改めまして、新年明けましておめでとうございます。今年も高村光太郎・智恵子、光雲の世界を広めるため、さまざまな情報をご提供して参りますので、よろしくお願いいたします。
それ以外の部分では、昨年までの3年間、毎日、【今日は何の日・光太郎】シリーズで、その日にあった光太郎智恵子、光雲関連の出来事をご紹介していました。さすがに3年間でネタが苦しくなりましたので、今年は方向性を変えます。
というわけで、早速。
【折々の歌と句・光太郎】
年ごとに年はむかへつたぐひなき今年の年のいよよまさきく
昭和22年(1947) 光太郎65歳
彫刻家、そして詩人として名高い光太郎ですが、その生涯に数多くの短歌や俳句なども残しています。そこで、かつて『朝日新聞』さんに詩人の大岡信氏が約30年連載した「折々のうた」(第1回が光太郎の短歌でした)に倣い、一日一首・句ずつ、折々の光太郎作品を取り上げていく予定です。
さて、昭和22年(1947)、光太郎は花巻郊外太田村の山小屋で、2度目の新年を迎えました。移住当初は本阿弥光悦へのリスペクトから「昭和の鷹ケ峯」を作る、といった無邪気な夢想とも云える考えでしたが、山林孤棲、独居自炊の生活の中で、自らの戦争責任を省察する毎日を送るうちに、ある意味ストイックな修行僧のような暮らしへと、その意義が変容していきました。
そうした中で生まれたこの一首。「まさきく」は「真幸く」。
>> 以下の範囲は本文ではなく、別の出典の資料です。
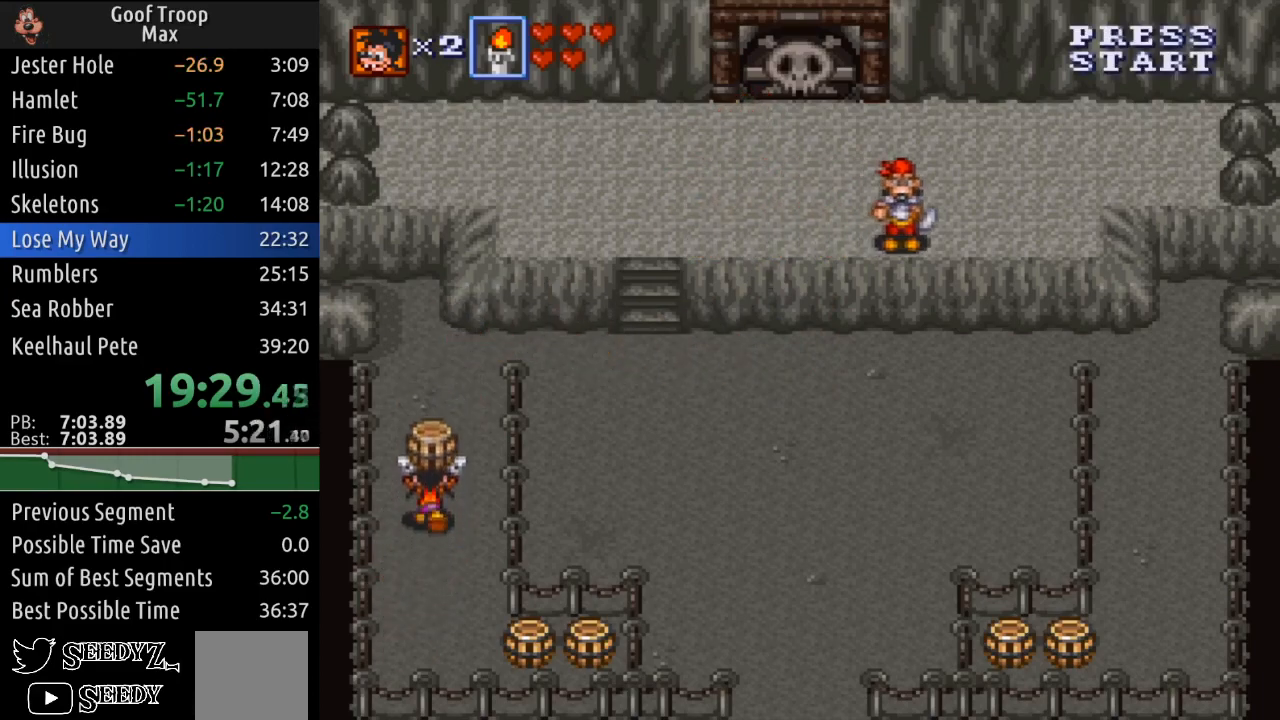
{"buttons": ["DPAD_UP"], "left_stick": "center", "right_stick": "center", "events": []}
「幸せに」の意の副詞です。
画像は当方の自宅兼事務所のある千葉県香取市、利根川河畔での初日の出です。
ほんとうに今年一年が「まさきく」あってほしいものです。
作品の表記は筑摩書房『高村光太郎全集』、そこに未収のものは当方編集の「光太郎遺珠」に従い、光太郎の年令は数え年で表記いたします。